Depois de uma longa busca, Alessandra decidiu realizar a pesquisa na EESB, onde a área de Cerrado é cercada por atividades humanas como a agricultura de cana-de-açúcar, o plantio de eucalipto e pinus e pastagens.
"Essa estação ecológica é muito recortada, dividida em quatro blocos cortados por estradas. Uma das divisões é feita pela rodovia Castelo Branco e a velocidade máxima ali é de 120 quilômetros por hora. Isso tem um impacto enorme na fauna", disse.
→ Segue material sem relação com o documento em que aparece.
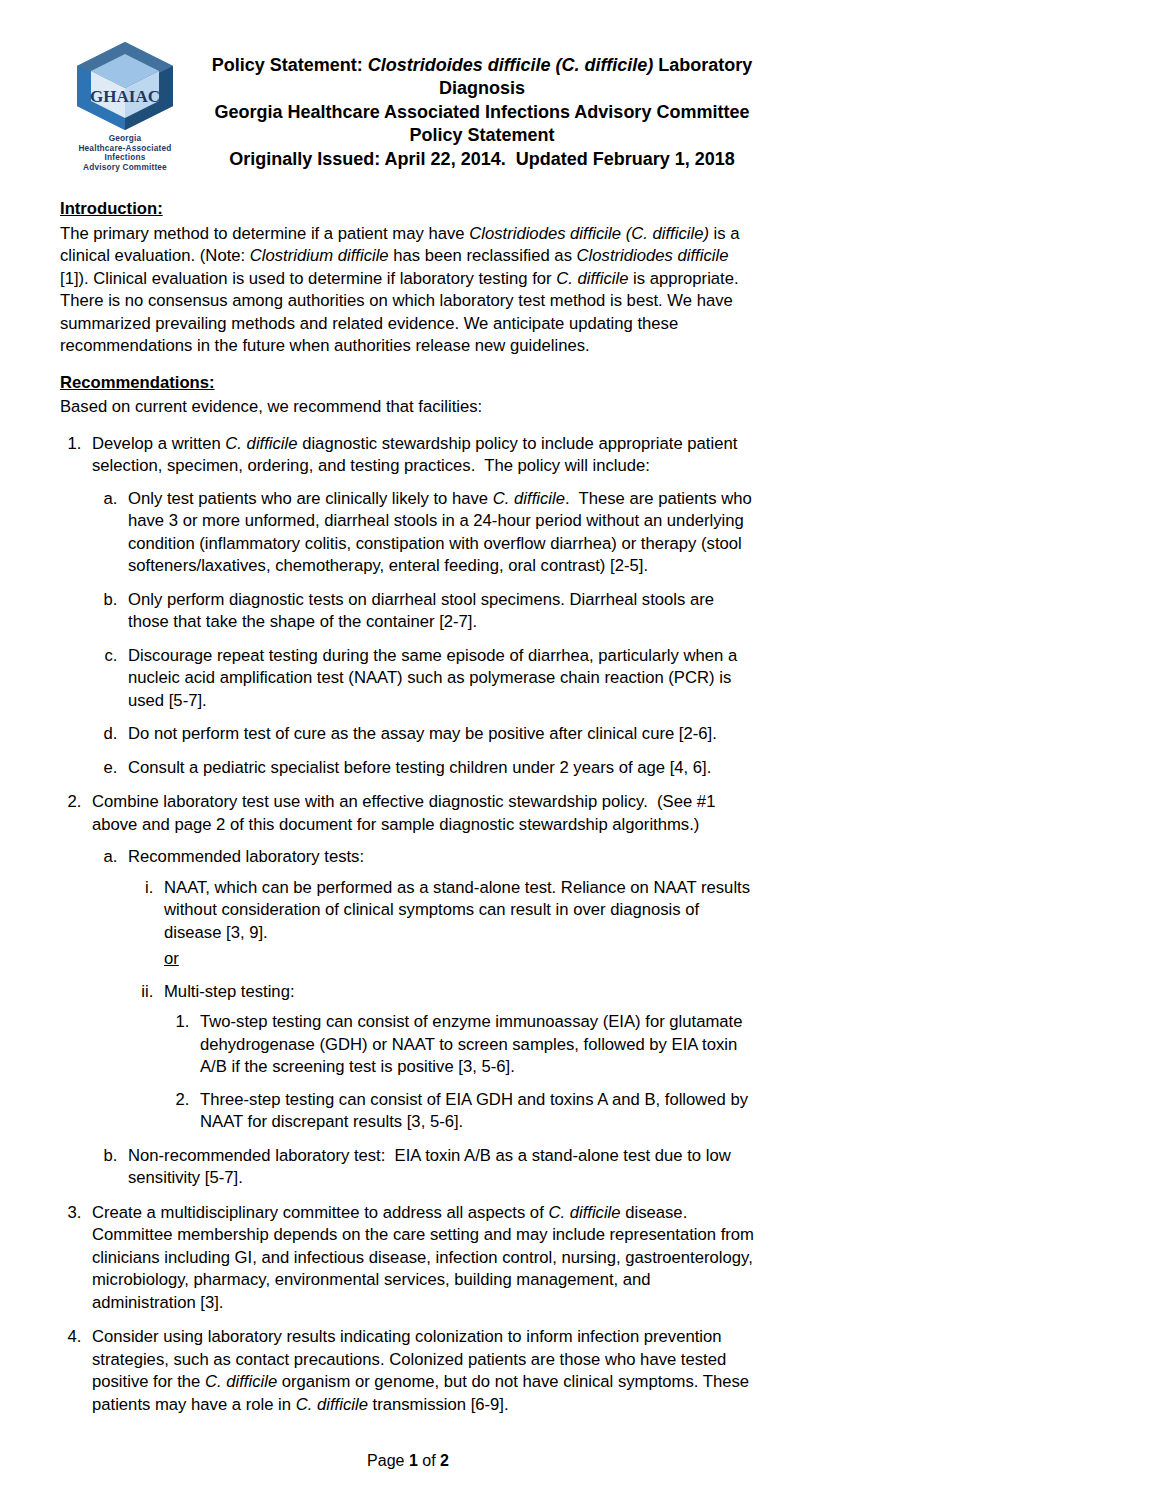GHAIAC
Georgia
Healthcare-Associated Infections
Advisory Committee
Policy Statement: Clostridoides difficile (C. difficile) Laboratory Diagnosis
Georgia Healthcare Associated Infections Advisory Committee Policy Statement
Originally Issued: April 22, 2014. Updated February 1, 2018
Introduction:
The primary method to determine if a patient may have Clostridiodes difficile (C. difficile) is a clinical evaluation. (Note: Clostridium difficile has been reclassified as Clostridiodes difficile [1]). Clinical evaluation is used to determine if laboratory testing for C. difficile is appropriate. There is no consensus among authorities on which laboratory test method is best. We have summarized prevailing methods and related evidence. We anticipate updating these recommendations in the future when authorities release new guidelines.
Recommendations:
Based on current evidence, we recommend that facilities:
Develop a written C. difficile diagnostic stewardship policy to include appropriate patient selection, specimen, ordering, and testing practices. The policy will include:
Only test patients who are clinically likely to have C. difficile. These are patients who have 3 or more unformed, diarrheal stools in a 24-hour period without an underlying condition (inflammatory colitis, constipation with overflow diarrhea) or therapy (stool softeners/laxatives, chemotherapy, enteral feeding, oral contrast) [2-5].
Only perform diagnostic tests on diarrheal stool specimens. Diarrheal stools are those that take the shape of the container [2-7].
Discourage repeat testing during the same episode of diarrhea, particularly when a nucleic acid amplification test (NAAT) such as polymerase chain reaction (PCR) is used [5-7].
Do not perform test of cure as the assay may be positive after clinical cure [2-6].
Consult a pediatric specialist before testing children under 2 years of age [4, 6].
Combine laboratory test use with an effective diagnostic stewardship policy. (See #1 above and page 2 of this document for sample diagnostic stewardship algorithms.)
Recommended laboratory tests:
NAAT, which can be performed as a stand-alone test. Reliance on NAAT results without consideration of clinical symptoms can result in over diagnosis of disease [3, 9].
or
Multi-step testing:
Two-step testing can consist of enzyme immunoassay (EIA) for glutamate dehydrogenase (GDH) or NAAT to screen samples, followed by EIA toxin A/B if the screening test is positive [3, 5-6].
Three-step testing can consist of EIA GDH and toxins A and B, followed by NAAT for discrepant results [3, 5-6].
Non-recommended laboratory test: EIA toxin A/B as a stand-alone test due to low sensitivity [5-7].
Create a multidisciplinary committee to address all aspects of C. difficile disease. Committee membership depends on the care setting and may include representation from clinicians including GI, and infectious disease, infection control, nursing, gastroenterology, microbiology, pharmacy, environmental services, building management, and administration [3].
Consider using laboratory results indicating colonization to inform infection prevention strategies, such as contact precautions. Colonized patients are those who have tested positive for the C. difficile organism or genome, but do not have clinical symptoms. These patients may have a role in C. difficile transmission [6-9].
Page 1 of 2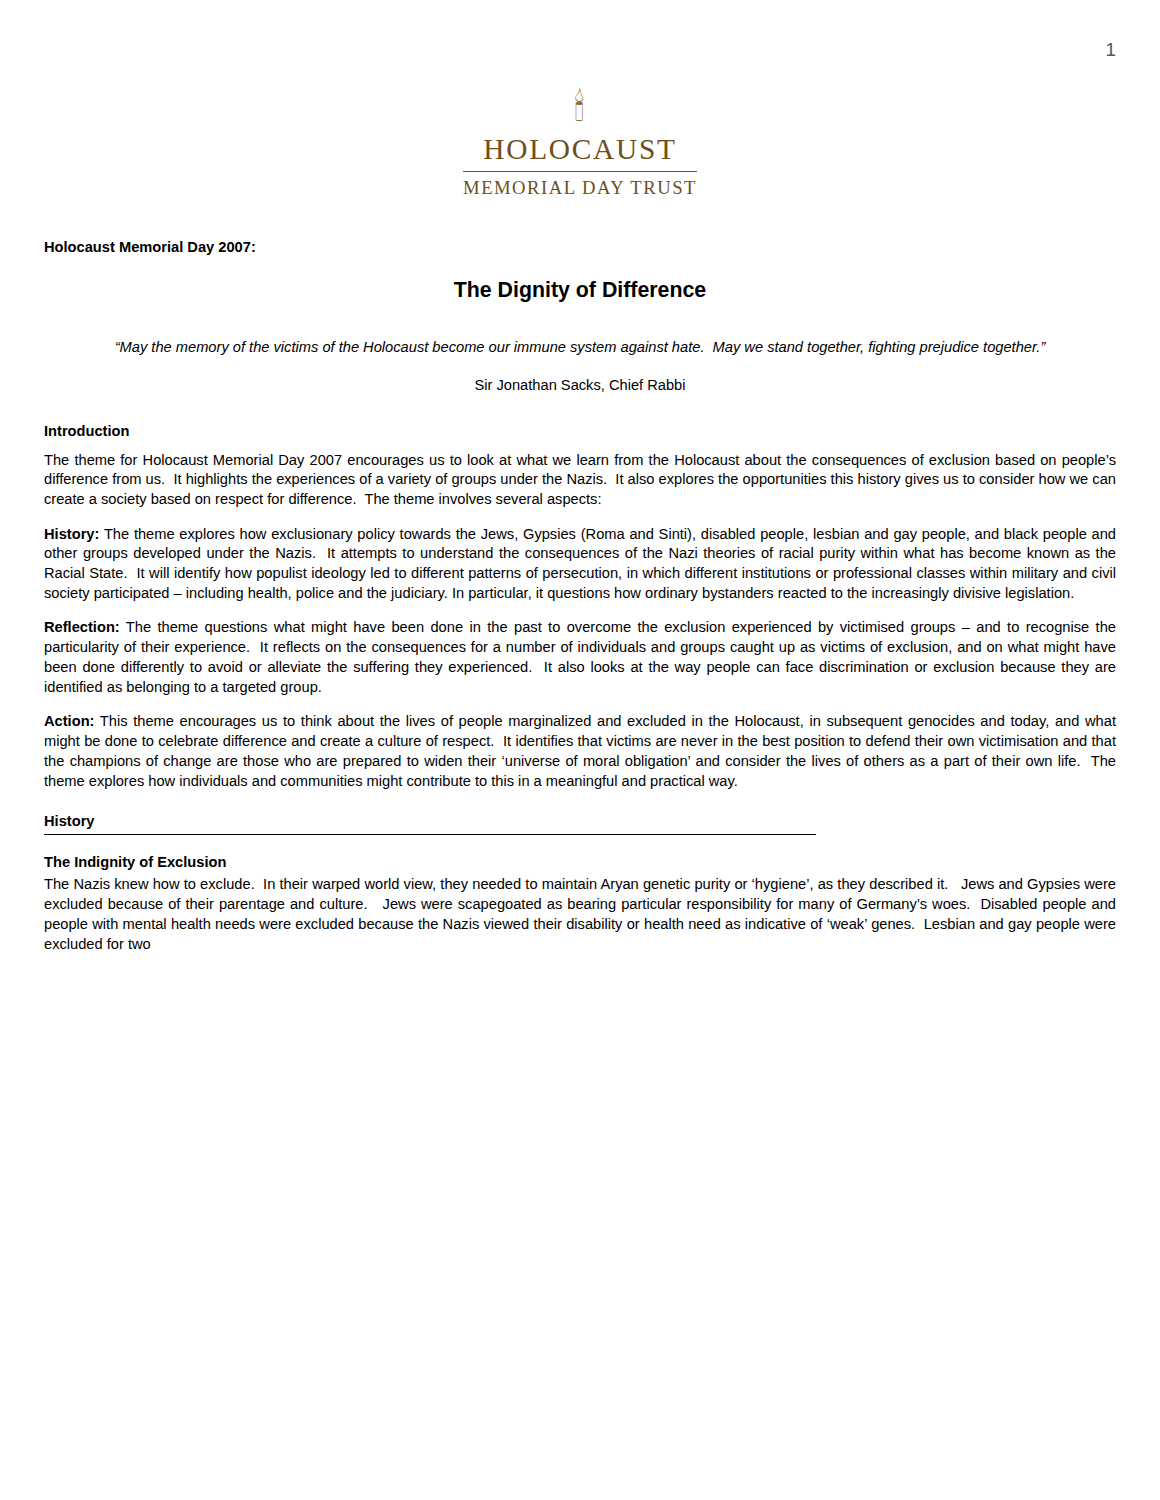1
🕯
HOLOCAUST
MEMORIAL DAY TRUST
Holocaust Memorial Day 2007:
The Dignity of Difference
“May the memory of the victims of the Holocaust become our immune system against hate. May we stand together, fighting prejudice together.”
Sir Jonathan Sacks, Chief Rabbi
Introduction
The theme for Holocaust Memorial Day 2007 encourages us to look at what we learn from the Holocaust about the consequences of exclusion based on people’s difference from us. It highlights the experiences of a variety of groups under the Nazis. It also explores the opportunities this history gives us to consider how we can create a society based on respect for difference. The theme involves several aspects:
History: The theme explores how exclusionary policy towards the Jews, Gypsies (Roma and Sinti), disabled people, lesbian and gay people, and black people and other groups developed under the Nazis. It attempts to understand the consequences of the Nazi theories of racial purity within what has become known as the Racial State. It will identify how populist ideology led to different patterns of persecution, in which different institutions or professional classes within military and civil society participated – including health, police and the judiciary. In particular, it questions how ordinary bystanders reacted to the increasingly divisive legislation.
Reflection: The theme questions what might have been done in the past to overcome the exclusion experienced by victimised groups – and to recognise the particularity of their experience. It reflects on the consequences for a number of individuals and groups caught up as victims of exclusion, and on what might have been done differently to avoid or alleviate the suffering they experienced. It also looks at the way people can face discrimination or exclusion because they are identified as belonging to a targeted group.
Action: This theme encourages us to think about the lives of people marginalized and excluded in the Holocaust, in subsequent genocides and today, and what might be done to celebrate difference and create a culture of respect. It identifies that victims are never in the best position to defend their own victimisation and that the champions of change are those who are prepared to widen their ‘universe of moral obligation’ and consider the lives of others as a part of their own life. The theme explores how individuals and communities might contribute to this in a meaningful and practical way.
History
The Indignity of Exclusion
The Nazis knew how to exclude. In their warped world view, they needed to maintain Aryan genetic purity or ‘hygiene’, as they described it. Jews and Gypsies were excluded because of their parentage and culture. Jews were scapegoated as bearing particular responsibility for many of Germany’s woes. Disabled people and people with mental health needs were excluded because the Nazis viewed their disability or health need as indicative of ‘weak’ genes. Lesbian and gay people were excluded for two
Segundo ela, as áreas onde há monoculturas perdem qualidade ambiental, por conta do ambiente excessivamente homogêneo. Algumas espécies, como a capivara e a onça parda, adaptam-se bem a essas áreas transformadas pelo homem, mas não é o caso do tamanduá-bandeira.
"Acompanhando os animais por GPS, vimos que eles quase nunca ficavam nas áreas de monocultura ou de pasto. Eles passavam quase todo o tempo nas unidades de conservação, ou nas áreas de reserva legal. Provavelmente eles são incapazes de persistir em hábitats excessivamente alterados pelo homem", disse Alessandra.
Segundo a bióloga, as fêmeas monitoradas por GPS apresentaram um comportamento mais restrito, movendo-se por área menores que os machos. Eles, por sua vez, aventuravam-se nas áreas de cultivo e pastagens - um comportamento que traz vantagens do ponto de vista genético, mas aumenta a chance de atropelamento e conflitos com humanos e cães.
Só uma das fêmeas monitoradas saiu das áreas protegidas, mas, depois de 10 dias de acompanhamento, ela desapareceu - o que indica que foi caçada, de acordo com a pesquisadora.